- **WHAT TO PRODUCE**
Transcribe the text of every entry below line by line, keeping each word and symbol unchanged. Leave the pictures out of your transcription.

- **DATA FOR REVIEW**

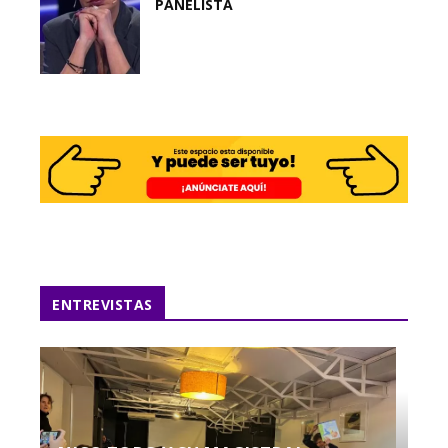
PANELISTA
ENTREVISTAS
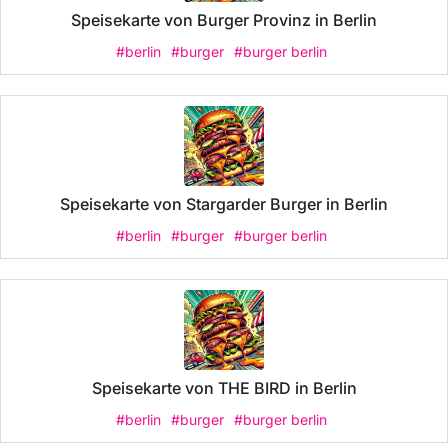
Speisekarte von Burger Provinz in Berlin
#berlin
#burger
#burger berlin
Speisekarte von Stargarder Burger in Berlin
#berlin
#burger
#burger berlin
Speisekarte von THE BIRD in Berlin
#berlin
#burger
#burger berlin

- **RESPONSE TO THE TASK**
PANELISTA
ENTREVISTAS
Speisekarte von Burger Provinz in Berlin
#berlin
#burger
#burger berlin
Speisekarte von Stargarder Burger in Berlin
#berlin
#burger
#burger berlin
Speisekarte von THE BIRD in Berlin
#berlin
#burger
#burger berlin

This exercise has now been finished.